▶ **Data to use**:
[Start of Attachment]
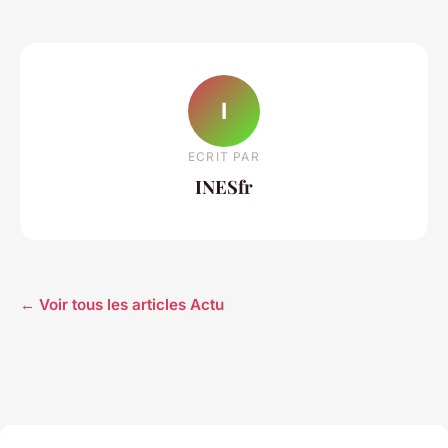
I
ECRIT PAR
INESfr
← Voir tous les articles Actu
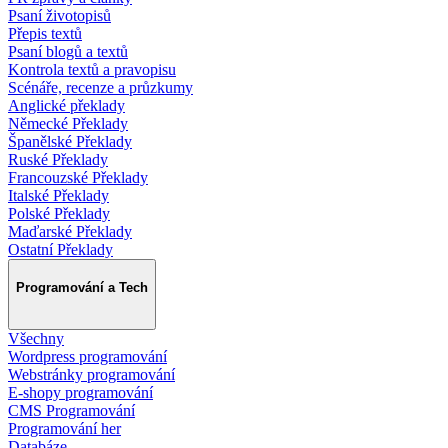
Psaní životopisů
Přepis textů
Psaní blogů a textů
Kontrola textů a pravopisu
Scénáře, recenze a průzkumy
Anglické překlady
Německé Překlady
Španělské Překlady
Ruské Překlady
Francouzské Překlady
Italské Překlady
Polské Překlady
Maďarské Překlady
Ostatní Překlady
Programování a Tech
Všechny
Wordpress programování
Webstránky programování
E-shopy programování
CMS Programování
Programování her
Databáze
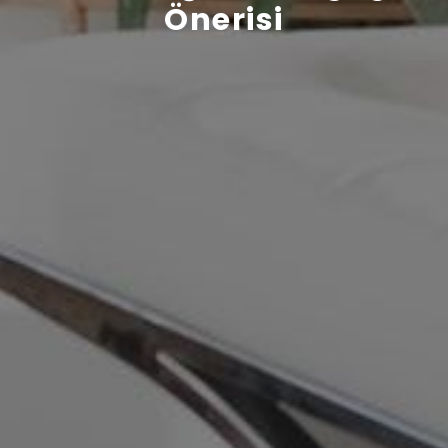
Önerisi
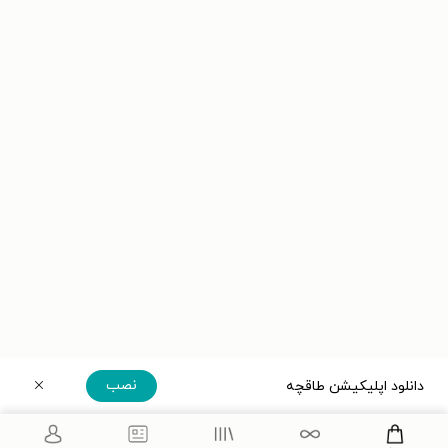
نصب
دانلود اپلیکیشن طاقچه
دریافت مستقیم اپلیکیشن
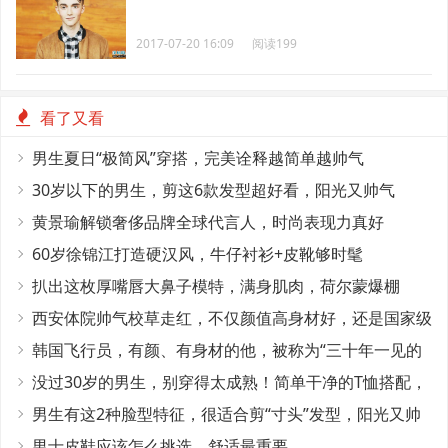
2017-07-20 16:09
阅读199
看了又看
男生夏日“极简风”穿搭，完美诠释越简单越帅气
30岁以下的男生，剪这6款发型超好看，阳光又帅气
黄景瑜解锁奢侈品牌全球代言人，时尚表现力真好
60岁徐锦江打造硬汉风，牛仔衬衫+皮靴够时髦
扒出这枚厚嘴唇大鼻子模特，满身肌肉，荷尔蒙爆棚
西安体院帅气校草走红，不仅颜值高身材好，还是国家级
田径运动员
韩国飞行员，有颜、有身材的他，被称为“三十年一见的
神颜”
没过30岁的男生，别穿得太成熟！简单干净的T恤搭配，
帅气又减龄
男生有这2种脸型特征，很适合剪“寸头”发型，阳光又帅
气
男士皮鞋应该怎么挑选，舒适最重要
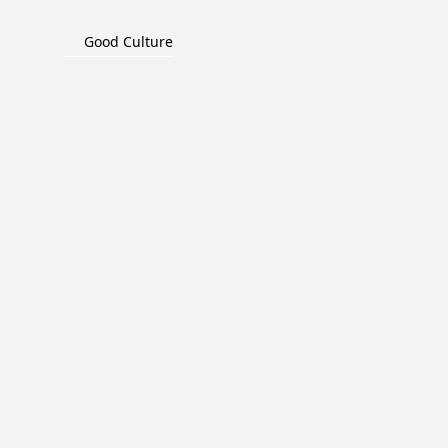
Good Culture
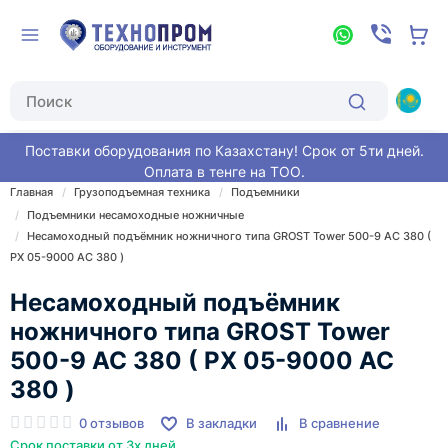
Поставки оборудования по Казахстану! Срок от 5ти дней.
Оплата в тенге на ТОО.
Главная
Грузоподъемная техника
Подъемники
Подъемники несамоходные ножничные
Несамоходный подъёмник ножничного типа GROST Tower 500-9 АС 380 (
PX 05-9000 AC 380 )
Несамоходный подъёмник
ножничного типа GROST Tower
500-9 АС 380 ( PX 05-9000 AC
380 )
0 отзывов
В закладки
В сравнение
Срок поставки от 3х дней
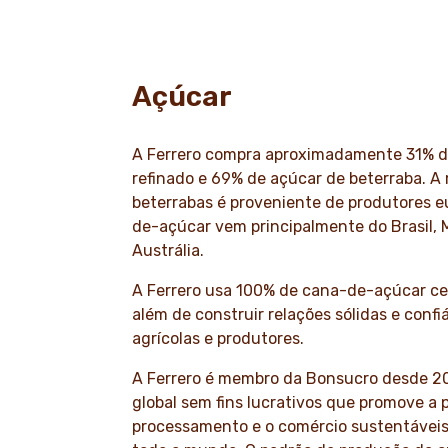
Açúcar
A Ferrero compra aproximadamente 31% d
refinado e 69% de açúcar de beterraba. A
beterrabas é proveniente de produtores 
de-açúcar vem principalmente do Brasil, 
Austrália.
A Ferrero usa 100% de cana-de-açúcar cer
além de construir relações sólidas e conf
agrícolas e produtores.
A Ferrero é membro da Bonsucro desde 2
global sem fins lucrativos que promove a 
processamento e o comércio sustentávei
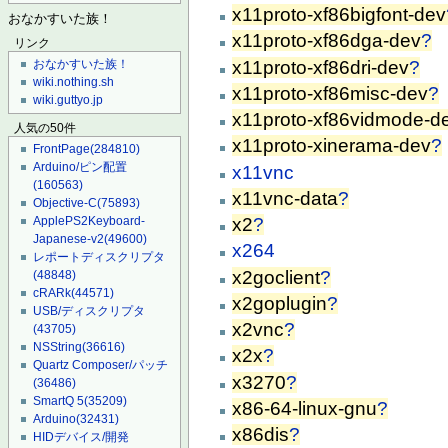
x11proto-xf86bigfont-dev
おなかすいた族！
x11proto-xf86dga-dev
?
リンク
x11proto-xf86dri-dev
?
おなかすいた族！
wiki.nothing.sh
x11proto-xf86misc-dev
?
wiki.guttyo.jp
x11proto-xf86vidmode-d
人気の50件
x11proto-xinerama-dev
?
FrontPage
(284810)
Arduino/ピン配置
x11vnc
(160563)
x11vnc-data
?
Objective-C
(75893)
x2
?
ApplePS2Keyboard-
Japanese-v2
(49600)
x264
レポートディスクリプタ
x2goclient
?
(48848)
cRARk
(44571)
x2goplugin
?
USB/ディスクリプタ
x2vnc
?
(43705)
NSString
(36616)
x2x
?
Quartz Composer/パッチ
x3270
?
(36486)
SmartQ 5
(35209)
x86-64-linux-gnu
?
Arduino
(32431)
x86dis
?
HIDデバイス/開発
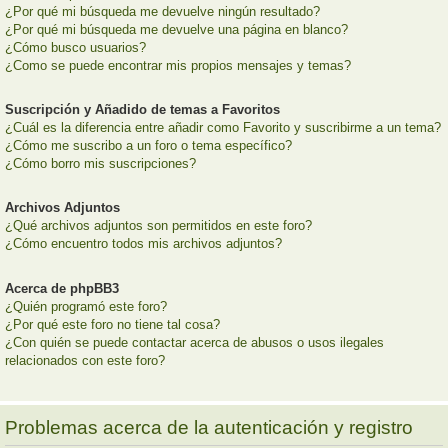
¿Por qué mi búsqueda me devuelve ningún resultado?
¿Por qué mi búsqueda me devuelve una página en blanco?
¿Cómo busco usuarios?
¿Como se puede encontrar mis propios mensajes y temas?
Suscripción y Añadido de temas a Favoritos
¿Cuál es la diferencia entre añadir como Favorito y suscribirme a un tema?
¿Cómo me suscribo a un foro o tema específico?
¿Cómo borro mis suscripciones?
Archivos Adjuntos
¿Qué archivos adjuntos son permitidos en este foro?
¿Cómo encuentro todos mis archivos adjuntos?
Acerca de phpBB3
¿Quién programó este foro?
¿Por qué este foro no tiene tal cosa?
¿Con quién se puede contactar acerca de abusos o usos ilegales
relacionados con este foro?
Problemas acerca de la autenticación y registro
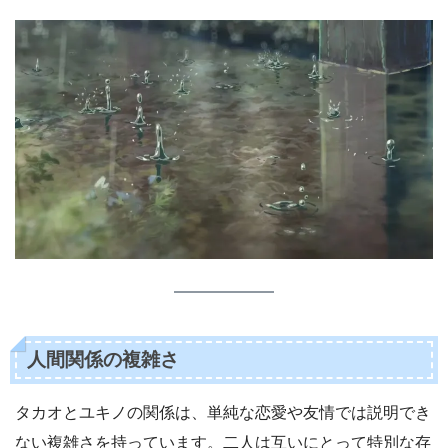
人間関係の複雑さ
タカオとユキノの関係は、単純な恋愛や友情では説明でき
ない複雑さを持っています。二人は互いにとって特別な存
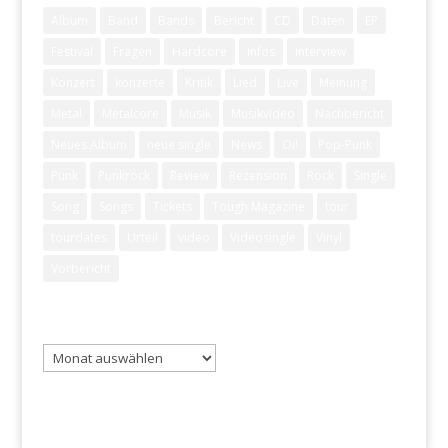
Album
Band
Bands
Bericht
CD
Daten
EP
Festival
Fragen
Hardcore
Infos
Interview
Konzert
konzerte
Kritik
Lied
Live
Meinung
Metal
Metalcore
Musik
Musikvideo
Nachbericht
Neues Album
neue single
News
Oi!
Pop-Punk
Punk
Punkrock
Review
Rezension
Rock
Single
Song
Songs
Tickets
Tough Magazine
tour
tourdates
Urteil
video
Videosingle
Vinyl
Vorbericht
Archiv
Archiv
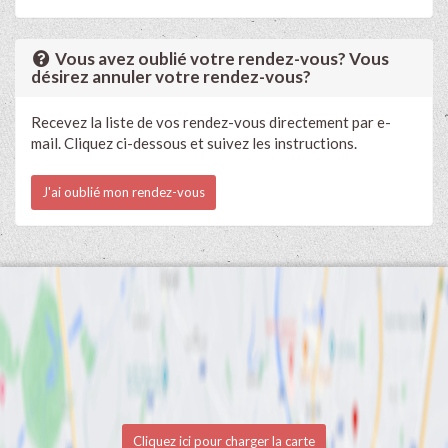
Vous avez oublié votre rendez-vous? Vous
désirez annuler votre rendez-vous?
Recevez la liste de vos rendez-vous directement par e-
mail. Cliquez ci-dessous et suivez les instructions.
J'ai oublié mon rendez-vous
Cliquez ici pour charger la carte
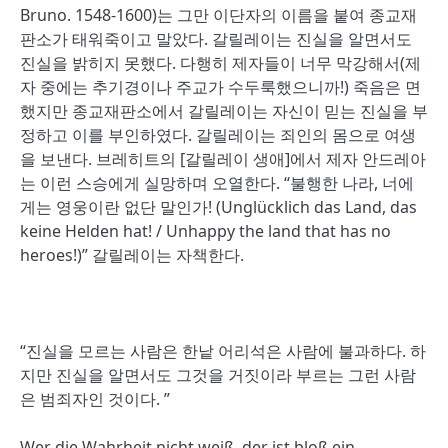
Bruno. 1548-1600)는 그만 이단자의 이름을 붙여 종교재
판소가 태워죽이고 말았다. 갈릴레이는 진실을 알면서도
진실을 밝히지 못했다. 다행히 제자들이 너무 막강해서(제
자 중에는 추기경이나 주교가 수두룩했으니까!) 죽음은 면
했지만 종교재판소에서 갈릴레이는 자신이 믿는 진실을 부
정하고 이를 부인하였다. 갈릴레이는 죄인의 몸으로 여생
을 보낸다. 브레히트의 [갈릴레이 생애]에서 제자 안드레아
는 이런 스승에게 실망하며 오열한다. “불행한 나라, 너에
게는 영웅이란 없단 말인가! (Unglücklich das Land, das
keine Helden hat! / Unhappy the land that has no
heroes!)” 갈릴레이는 자책한다.
“진실을 모르는 사람은 한낱 어리석은 사람에 불과하다. 하
지만 진실을 알면서도 그것을 거짓이라 부르는 그런 사람
은 범죄자인 것이다. ”
Wer die Wahrheit nicht weiß, der ist bloß ein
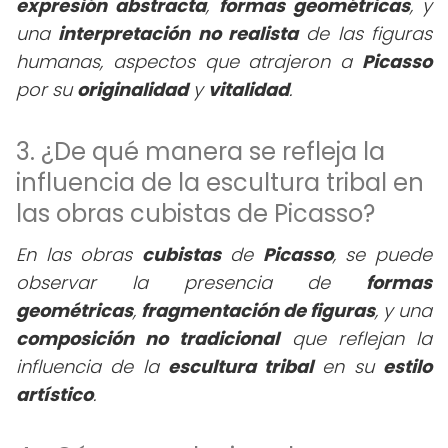
expresión abstracta
,
formas geométricas
, y
una
interpretación no realista
de las figuras
humanas, aspectos que atrajeron a
Picasso
por su
originalidad
y
vitalidad
.
3. ¿De qué manera se refleja la
influencia de la escultura tribal en
las obras cubistas de Picasso?
En las obras
cubistas
de
Picasso
, se puede
observar la presencia de
formas
geométricas
,
fragmentación de figuras
, y una
composición no tradicional
que reflejan la
influencia de la
escultura tribal
en su
estilo
artístico
.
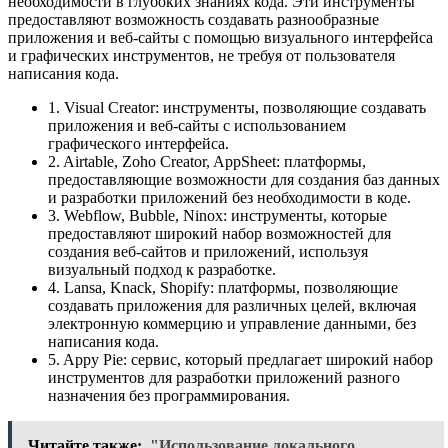
необходимости в глубоких знаниях кода. Эти инструменты
предоставляют возможность создавать разнообразные
приложения и веб-сайты с помощью визуального интерфейса
и графических инструментов, не требуя от пользователя
написания кода.
1. Visual Creator: инструменты, позволяющие создавать
приложения и веб-сайты с использованием
графического интерфейса.
2. Airtable, Zoho Creator, AppSheet: платформы,
предоставляющие возможности для создания баз данных
и разработки приложений без необходимости в коде.
3. Webflow, Bubble, Ninox: инструменты, которые
предоставляют широкий набор возможностей для
создания веб-сайтов и приложений, используя
визуальный подход к разработке.
4. Lansa, Knack, Shopify: платформы, позволяющие
создавать приложения для различных целей, включая
электронную коммерцию и управление данными, без
написания кода.
5. Appy Pie: сервис, который предлагает широкий набор
инструментов для разработки приложений разного
назначения без программирования.
Читайте также:
"Использование локального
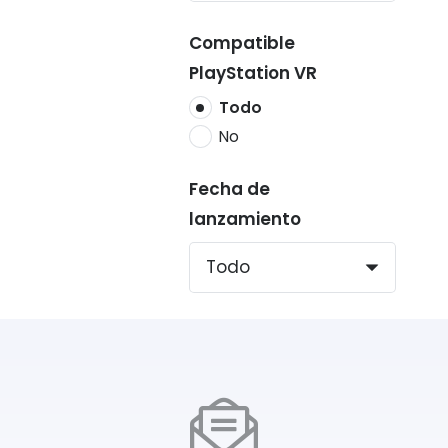
Compatible
PlayStation VR
Todo
No
Fecha de
lanzamiento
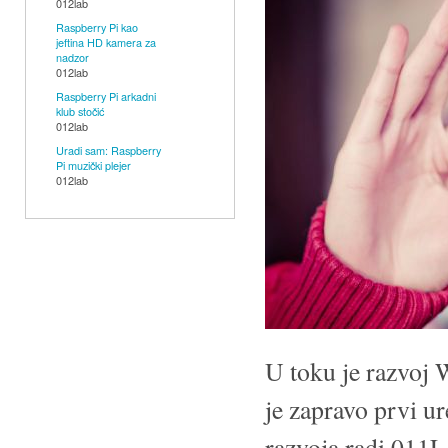
012lab
LED,
Raspberry Pi kao
OLED,
jeftina HD kamera za
nadzor
knjige,
012lab
tutorijali,
Raspberry Pi arkadni
klub stočić
radionice...)
012lab
Uradi sam: Raspberry
Pi muzički plejer
012lab
U toku je razvoj 
je zapravo prvi u
razvoja radi 011L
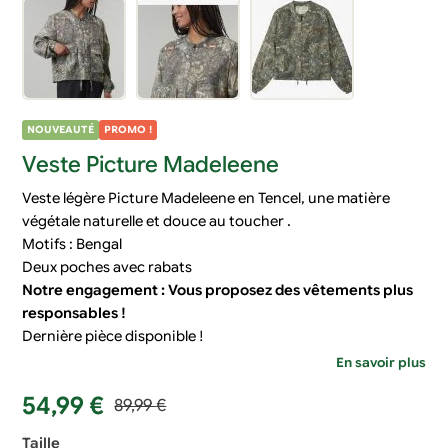
NOUVEAUTÉ
PROMO !
Veste Picture Madeleene
Veste légère Picture Madeleene en Tencel, une matière
végétale naturelle et douce au toucher .
Motifs : Bengal
Deux poches avec rabats
Notre engagement : Vous proposez des vêtements plus
responsables !
Dernière pièce disponible !
En savoir plus
Le
Le
54,99
€
89,99
€
prix
prix
Taille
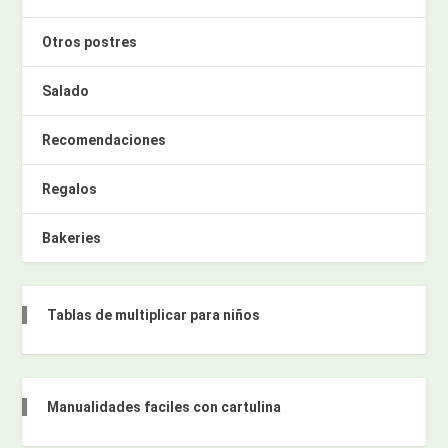
Otros postres
Salado
Recomendaciones
Regalos
Bakeries
Tablas de multiplicar para niños
Manualidades faciles con cartulina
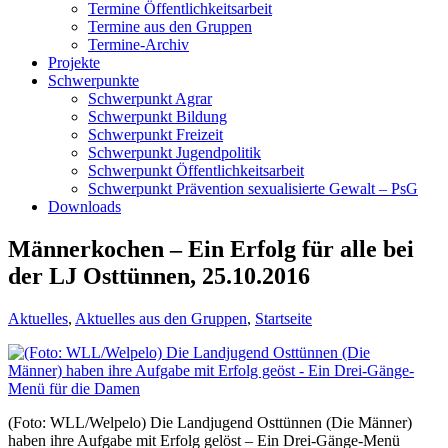
Termine Öffentlichkeitsarbeit
Termine aus den Gruppen
Termine-Archiv
Projekte
Schwerpunkte
Schwerpunkt Agrar
Schwerpunkt Bildung
Schwerpunkt Freizeit
Schwerpunkt Jugendpolitik
Schwerpunkt Öffentlichkeitsarbeit
Schwerpunkt Prävention sexualisierte Gewalt – PsG
Downloads
Männerkochen – Ein Erfolg für alle bei
der LJ Osttünnen, 25.10.2016
Aktuelles
,
Aktuelles aus den Gruppen
,
Startseite
(Foto: WLL/Welpelo) Die Landjugend Osttünnen (Die Männer)
haben ihre Aufgabe mit Erfolg gelöst – Ein Drei-Gänge-Menü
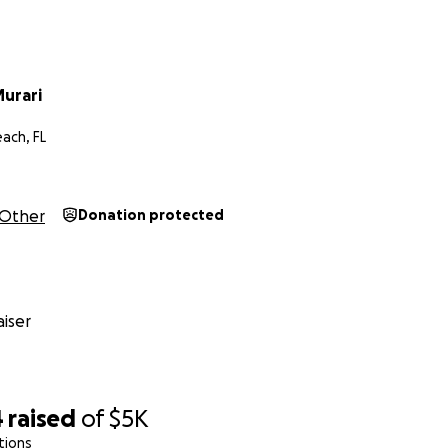
Murari
ach, FL
Other
Donation protected
iser
4
raised
of
$5K
tions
[End of Attachment]
▶ **Exercise prompt**: All lines from the beginning of the material above through the line holding "CMS Programování" are to be given again exactly, and no others; pictures do not go in.

▶ **Solved exercise**:
I
ECRIT PAR
INESfr
← Voir tous les articles Actu
Psaní životopisů
Přepis textů
Psaní blogů a textů
Kontrola textů a pravopisu
Scénáře, recenze a průzkumy
Anglické překlady
Německé Překlady
Španělské Překlady
Ruské Překlady
Francouzské Překlady
Italské Překlady
Polské Překlady
Maďarské Překlady
Ostatní Překlady
Programování a Tech
Všechny
Wordpress programování
Webstránky programování
E-shopy programování
CMS Programování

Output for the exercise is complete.